If you’re interested in giving this process a spin for yourself, you can try Tim’s latest project: the Tabulator. It’s a little add-on to your web browser that lets it see RDF documents in addition to regular web pages. Suddenly documents aren't just a list of boring tags or text, but a pathway of clickable links you can follow to your heart's content. (And, with later versions, you can even edit some of the fields.)

One can imagine tools like cwm and Tabulator sitting behind the applications we use every day, enhancing them with knowledge drawn from the wider Web.

For that's the real idea behind the Semantic Web: letting software use the vast collective genius embedded in its published pages. Think of all the places software uses APIs or databases: your spellchecker queries a website to find the definition of a word, your addressbook does a search to see if your friends are online, your calendar downloads a page to keep you posted on upcoming events. Now, imagine these programs weren't limited to one particular site, but could draw on the intelligence of the Internet at large.
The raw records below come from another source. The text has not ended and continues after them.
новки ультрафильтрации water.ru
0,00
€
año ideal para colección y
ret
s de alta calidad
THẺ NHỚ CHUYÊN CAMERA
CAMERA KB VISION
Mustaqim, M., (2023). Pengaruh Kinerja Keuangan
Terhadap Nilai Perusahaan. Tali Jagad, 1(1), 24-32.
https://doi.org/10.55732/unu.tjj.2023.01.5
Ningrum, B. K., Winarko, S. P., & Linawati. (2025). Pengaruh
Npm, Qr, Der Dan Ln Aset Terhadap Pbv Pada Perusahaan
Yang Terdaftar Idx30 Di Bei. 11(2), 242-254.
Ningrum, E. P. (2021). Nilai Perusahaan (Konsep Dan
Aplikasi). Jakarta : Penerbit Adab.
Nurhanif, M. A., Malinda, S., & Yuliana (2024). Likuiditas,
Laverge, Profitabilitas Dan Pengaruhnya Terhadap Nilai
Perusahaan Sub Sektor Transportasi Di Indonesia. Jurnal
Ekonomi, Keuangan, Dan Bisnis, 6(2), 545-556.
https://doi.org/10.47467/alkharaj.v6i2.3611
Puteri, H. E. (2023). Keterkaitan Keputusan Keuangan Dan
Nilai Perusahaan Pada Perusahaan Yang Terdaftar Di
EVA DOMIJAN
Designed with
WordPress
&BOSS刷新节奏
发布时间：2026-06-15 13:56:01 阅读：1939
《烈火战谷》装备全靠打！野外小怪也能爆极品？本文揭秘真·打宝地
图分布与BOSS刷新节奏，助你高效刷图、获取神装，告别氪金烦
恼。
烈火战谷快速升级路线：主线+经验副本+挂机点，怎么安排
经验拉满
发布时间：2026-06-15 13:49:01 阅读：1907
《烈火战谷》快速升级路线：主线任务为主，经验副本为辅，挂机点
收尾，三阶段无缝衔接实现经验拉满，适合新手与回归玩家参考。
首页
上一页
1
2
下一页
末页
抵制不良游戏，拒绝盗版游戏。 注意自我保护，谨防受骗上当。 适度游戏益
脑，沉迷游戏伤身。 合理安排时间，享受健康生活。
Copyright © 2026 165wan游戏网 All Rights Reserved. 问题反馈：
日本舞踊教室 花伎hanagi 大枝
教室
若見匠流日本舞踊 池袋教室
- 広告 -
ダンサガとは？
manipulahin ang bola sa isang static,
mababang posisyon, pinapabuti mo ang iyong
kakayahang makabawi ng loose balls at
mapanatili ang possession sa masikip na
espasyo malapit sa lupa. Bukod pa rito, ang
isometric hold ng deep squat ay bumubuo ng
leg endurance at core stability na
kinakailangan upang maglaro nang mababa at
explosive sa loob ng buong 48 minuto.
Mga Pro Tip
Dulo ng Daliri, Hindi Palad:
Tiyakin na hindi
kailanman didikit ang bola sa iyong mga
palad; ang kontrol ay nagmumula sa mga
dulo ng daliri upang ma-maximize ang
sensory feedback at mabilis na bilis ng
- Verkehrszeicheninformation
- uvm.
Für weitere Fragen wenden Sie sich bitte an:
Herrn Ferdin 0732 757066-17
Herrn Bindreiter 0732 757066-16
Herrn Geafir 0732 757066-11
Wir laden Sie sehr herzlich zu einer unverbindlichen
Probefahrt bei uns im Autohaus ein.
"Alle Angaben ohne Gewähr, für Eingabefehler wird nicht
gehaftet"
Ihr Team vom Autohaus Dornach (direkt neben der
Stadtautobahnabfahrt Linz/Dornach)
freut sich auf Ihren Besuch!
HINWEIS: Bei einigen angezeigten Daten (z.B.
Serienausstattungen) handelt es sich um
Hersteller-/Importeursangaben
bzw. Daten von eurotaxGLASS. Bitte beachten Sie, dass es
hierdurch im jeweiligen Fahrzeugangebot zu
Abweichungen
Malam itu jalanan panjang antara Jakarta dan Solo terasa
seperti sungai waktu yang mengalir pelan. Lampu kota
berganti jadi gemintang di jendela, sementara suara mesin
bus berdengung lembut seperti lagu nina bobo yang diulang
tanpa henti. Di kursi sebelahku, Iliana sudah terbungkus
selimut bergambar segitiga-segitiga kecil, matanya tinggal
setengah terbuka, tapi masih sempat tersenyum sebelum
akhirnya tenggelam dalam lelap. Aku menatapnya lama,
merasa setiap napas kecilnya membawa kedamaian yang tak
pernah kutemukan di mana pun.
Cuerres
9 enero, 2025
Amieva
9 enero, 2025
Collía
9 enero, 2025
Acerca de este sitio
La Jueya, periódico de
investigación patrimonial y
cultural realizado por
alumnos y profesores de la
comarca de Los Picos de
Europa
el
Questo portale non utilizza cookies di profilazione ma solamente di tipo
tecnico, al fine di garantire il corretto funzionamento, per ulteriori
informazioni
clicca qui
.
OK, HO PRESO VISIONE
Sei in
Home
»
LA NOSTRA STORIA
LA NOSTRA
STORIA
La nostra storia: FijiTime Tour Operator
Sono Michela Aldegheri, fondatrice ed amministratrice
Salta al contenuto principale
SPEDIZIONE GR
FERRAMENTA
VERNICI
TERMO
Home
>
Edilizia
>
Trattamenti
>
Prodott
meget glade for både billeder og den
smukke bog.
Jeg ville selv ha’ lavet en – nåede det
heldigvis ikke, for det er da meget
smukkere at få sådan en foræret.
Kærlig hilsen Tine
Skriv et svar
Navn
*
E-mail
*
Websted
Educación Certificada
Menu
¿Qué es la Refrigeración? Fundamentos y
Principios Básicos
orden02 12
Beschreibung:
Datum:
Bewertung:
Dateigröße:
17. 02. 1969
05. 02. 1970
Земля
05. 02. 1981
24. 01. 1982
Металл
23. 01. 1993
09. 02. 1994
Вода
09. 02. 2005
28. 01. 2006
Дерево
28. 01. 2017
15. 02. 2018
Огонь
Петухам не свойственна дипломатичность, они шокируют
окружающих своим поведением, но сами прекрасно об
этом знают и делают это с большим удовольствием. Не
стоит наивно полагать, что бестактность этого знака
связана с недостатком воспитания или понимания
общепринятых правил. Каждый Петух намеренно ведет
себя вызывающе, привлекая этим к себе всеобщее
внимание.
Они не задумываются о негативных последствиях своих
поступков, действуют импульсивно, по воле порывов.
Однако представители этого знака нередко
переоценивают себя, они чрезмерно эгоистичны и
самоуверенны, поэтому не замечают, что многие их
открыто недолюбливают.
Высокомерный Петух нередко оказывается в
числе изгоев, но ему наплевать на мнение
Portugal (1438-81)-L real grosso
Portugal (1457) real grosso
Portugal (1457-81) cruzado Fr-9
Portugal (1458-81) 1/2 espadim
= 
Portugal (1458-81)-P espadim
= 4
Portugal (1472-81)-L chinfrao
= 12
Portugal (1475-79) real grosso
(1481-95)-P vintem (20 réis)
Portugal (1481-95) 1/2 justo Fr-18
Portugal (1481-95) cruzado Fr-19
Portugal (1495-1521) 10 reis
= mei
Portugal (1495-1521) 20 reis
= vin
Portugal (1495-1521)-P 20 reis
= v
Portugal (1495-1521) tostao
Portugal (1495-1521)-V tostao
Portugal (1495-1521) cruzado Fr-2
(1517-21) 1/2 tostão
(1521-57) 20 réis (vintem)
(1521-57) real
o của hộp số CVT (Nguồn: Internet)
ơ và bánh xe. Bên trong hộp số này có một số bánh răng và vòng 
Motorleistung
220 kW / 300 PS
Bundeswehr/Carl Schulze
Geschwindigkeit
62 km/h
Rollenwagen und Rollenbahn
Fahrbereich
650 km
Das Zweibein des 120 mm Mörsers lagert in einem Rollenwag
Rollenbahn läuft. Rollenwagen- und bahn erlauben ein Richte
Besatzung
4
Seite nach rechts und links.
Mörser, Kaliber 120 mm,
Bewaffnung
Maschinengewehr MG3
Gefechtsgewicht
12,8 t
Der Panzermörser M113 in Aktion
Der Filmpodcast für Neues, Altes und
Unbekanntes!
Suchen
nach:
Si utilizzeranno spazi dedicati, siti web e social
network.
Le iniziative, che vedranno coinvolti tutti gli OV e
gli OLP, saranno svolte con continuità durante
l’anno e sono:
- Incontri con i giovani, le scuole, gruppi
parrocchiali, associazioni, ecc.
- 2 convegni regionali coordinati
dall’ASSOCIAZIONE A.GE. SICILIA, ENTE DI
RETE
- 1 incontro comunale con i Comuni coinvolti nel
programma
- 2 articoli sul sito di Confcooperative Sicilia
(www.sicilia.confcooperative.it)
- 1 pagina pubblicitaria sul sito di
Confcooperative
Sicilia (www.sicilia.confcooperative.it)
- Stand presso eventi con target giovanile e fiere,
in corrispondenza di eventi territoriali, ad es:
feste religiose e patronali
Your spellchecker can suggest related or alternate words, or just keep up to date with the latest slang. Your address book can tell you where your friends are right now and what they've been up to lately. Your calendar can keep an eye out for events you might be interested in.

It's easy to make fun of these kinds of visions. My father, upon seeing such demos, always used to ask, "But why does your toaster need to know about stock prices?" And perhaps, ultimately, they're not worth all the effort. But the Semantic Web is based on bet, a bet that giving the world tools to easily collaborate and communicate will lead to possibilities so wonderful we can scarcely even imagine them right now.

Sure, it sounds a little bit crazy. But it paid off the last time they made that gamble: we ended up with a little thing called the World Wide Web. Let's see if they can do it again.